Nothing but an exact copy of the records is expected here.

::: Study material :::

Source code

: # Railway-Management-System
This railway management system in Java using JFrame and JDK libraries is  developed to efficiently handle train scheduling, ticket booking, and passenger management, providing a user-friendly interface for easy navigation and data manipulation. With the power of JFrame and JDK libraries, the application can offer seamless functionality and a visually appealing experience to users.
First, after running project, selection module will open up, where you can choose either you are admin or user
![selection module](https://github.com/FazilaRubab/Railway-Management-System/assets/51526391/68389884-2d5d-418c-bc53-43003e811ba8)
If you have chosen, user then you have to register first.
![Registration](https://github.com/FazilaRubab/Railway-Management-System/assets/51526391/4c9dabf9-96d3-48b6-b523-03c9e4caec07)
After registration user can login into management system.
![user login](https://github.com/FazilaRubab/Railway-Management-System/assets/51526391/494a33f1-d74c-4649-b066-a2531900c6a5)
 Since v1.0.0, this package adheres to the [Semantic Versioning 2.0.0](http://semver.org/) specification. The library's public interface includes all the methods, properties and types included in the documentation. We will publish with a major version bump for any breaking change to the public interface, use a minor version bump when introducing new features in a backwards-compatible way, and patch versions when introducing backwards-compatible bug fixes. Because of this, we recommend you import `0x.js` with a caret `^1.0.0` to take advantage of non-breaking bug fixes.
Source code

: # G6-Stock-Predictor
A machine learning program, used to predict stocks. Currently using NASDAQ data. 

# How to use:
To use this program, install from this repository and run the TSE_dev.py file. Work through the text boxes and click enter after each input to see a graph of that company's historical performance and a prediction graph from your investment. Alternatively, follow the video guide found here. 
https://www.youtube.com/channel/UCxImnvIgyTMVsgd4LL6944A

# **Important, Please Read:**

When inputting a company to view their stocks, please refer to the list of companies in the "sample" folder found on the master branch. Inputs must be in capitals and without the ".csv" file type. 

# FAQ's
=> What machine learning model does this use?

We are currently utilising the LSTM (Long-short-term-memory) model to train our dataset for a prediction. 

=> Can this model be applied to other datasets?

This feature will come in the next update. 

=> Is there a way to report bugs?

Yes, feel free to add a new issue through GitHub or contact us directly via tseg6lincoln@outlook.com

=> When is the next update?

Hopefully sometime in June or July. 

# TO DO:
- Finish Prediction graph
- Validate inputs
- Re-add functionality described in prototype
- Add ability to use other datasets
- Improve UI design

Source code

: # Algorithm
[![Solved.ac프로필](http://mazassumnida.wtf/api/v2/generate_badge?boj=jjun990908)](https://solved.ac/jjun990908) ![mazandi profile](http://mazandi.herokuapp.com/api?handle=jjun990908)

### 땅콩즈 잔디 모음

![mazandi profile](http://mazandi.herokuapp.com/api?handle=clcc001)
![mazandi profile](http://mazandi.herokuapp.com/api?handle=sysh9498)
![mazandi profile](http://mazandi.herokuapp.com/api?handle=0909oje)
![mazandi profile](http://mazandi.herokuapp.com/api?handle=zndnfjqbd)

:::

* **Solution for this problem**
Source code

: # Railway-Management-System
This railway management system in Java using JFrame and JDK libraries is  developed to efficiently handle train scheduling, ticket booking, and passenger management, providing a user-friendly interface for easy navigation and data manipulation. With the power of JFrame and JDK libraries, the application can offer seamless functionality and a visually appealing experience to users.
First, after running project, selection module will open up, where you can choose either you are admin or user
![selection module](https://github.com/FazilaRubab/Railway-Management-System/assets/51526391/68389884-2d5d-418c-bc53-43003e811ba8)
If you have chosen, user then you have to register first.
![Registration](https://github.com/FazilaRubab/Railway-Management-System/assets/51526391/4c9dabf9-96d3-48b6-b523-03c9e4caec07)
After registration user can login into management system.
![user login](https://github.com/FazilaRubab/Railway-Management-System/assets/51526391/494a33f1-d74c-4649-b066-a2531900c6a5)
 Since v1.0.0, this package adheres to the [Semantic Versioning 2.0.0](http://semver.org/) specification. The library's public interface includes all the methods, properties and types included in the documentation. We will publish with a major version bump for any breaking change to the public interface, use a minor version bump when introducing new features in a backwards-compatible way, and patch versions when introducing backwards-compatible bug fixes. Because of this, we recommend you import `0x.js` with a caret `^1.0.0` to take advantage of non-breaking bug fixes.
Source code

: # G6-Stock-Predictor
A machine learning program, used to predict stocks. Currently using NASDAQ data. 

# How to use:
To use this program, install from this repository and run the TSE_dev.py file. Work through the text boxes and click enter after each input to see a graph of that company's historical performance and a prediction graph from your investment. Alternatively, follow the video guide found here. 
https://www.youtube.com/channel/UCxImnvIgyTMVsgd4LL6944A

# **Important, Please Read:**

When inputting a company to view their stocks, please refer to the list of companies in the "sample" folder found on the master branch. Inputs must be in capitals and without the ".csv" file type. 

# FAQ's
=> What machine learning model does this use?

We are currently utilising the LSTM (Long-short-term-memory) model to train our dataset for a prediction. 

=> Can this model be applied to other datasets?

This feature will come in the next update. 

=> Is there a way to report bugs?

Yes, feel free to add a new issue through GitHub or contact us directly via tseg6lincoln@outlook.com

=> When is the next update?

Hopefully sometime in June or July. 

# TO DO:
- Finish Prediction graph
- Validate inputs
- Re-add functionality described in prototype
- Add ability to use other datasets
- Improve UI design

Source code

: # Algorithm
[![Solved.ac프로필](http://mazassumnida.wtf/api/v2/generate_badge?boj=jjun990908)](https://solved.ac/jjun990908) ![mazandi profile](http://mazandi.herokuapp.com/api?handle=jjun990908)

### 땅콩즈 잔디 모음

![mazandi profile](http://mazandi.herokuapp.com/api?handle=clcc001)
![mazandi profile](http://mazandi.herokuapp.com/api?handle=sysh9498)
![mazandi profile](http://mazandi.herokuapp.com/api?handle=0909oje)
![mazandi profile](http://mazandi.herokuapp.com/api?handle=zndnfjqbd)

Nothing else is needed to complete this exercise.